**Passage for review:**
[Start of section]

As many readers know, I’ve recently moved into a tiny house (MyTinyExperiment.net). Moving is an opportunity to visit everything you own, as long as you pack it. Moving into a tiny house magnifies that because every item gets scrutinized before it is granted the honor of becoming part of the household. Otherwise, it is off to the storage unit, or to the donation site, or to recycle, or to the dump.

The only books that are assured of being in my house are my books that I’ve produced. Boxes of the rest are in storage, including the rarer ones that are first-edition science fiction classics. Clothes get season allowances. While I’ve reduced most things to a much smaller inventory, I’ve made shelves and such for the kitchen, because I like to cook and eat, and the office, which is really my one main seat and the site for every meal and almost everything else. Art is sneaking back in, a piece at a time. Most tools and things that can live outside will wait until I get a shed built.

[End of section]

**Work order a:** In the tiny-house passage, which books are sure to have a place in the house?

**Given data:**
[Start of section]

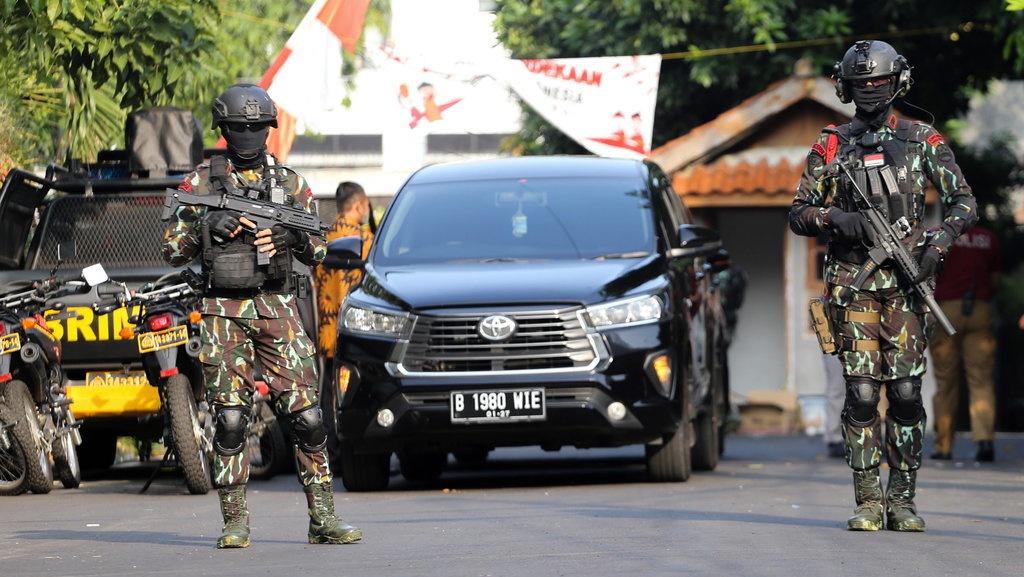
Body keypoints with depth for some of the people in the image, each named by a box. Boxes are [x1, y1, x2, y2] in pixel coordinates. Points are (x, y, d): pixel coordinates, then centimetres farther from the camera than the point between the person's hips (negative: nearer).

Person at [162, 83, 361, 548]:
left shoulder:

[End of section]

**Work order b:** Print the keypoint entry above word for word, leaving out the picture.

**Written reply a:** Only the books the writer has produced.

**Written reply b:**
Body keypoints with depth for some of the people in the image, each named by a box. Boxes are [x1, y1, x2, y2] in pixel coordinates. Points are (x, y, d): pixel coordinates, then centimetres farther from the camera than the point between the person's hips (negative: nearer).

Person at [162, 83, 361, 548]:
left shoulder:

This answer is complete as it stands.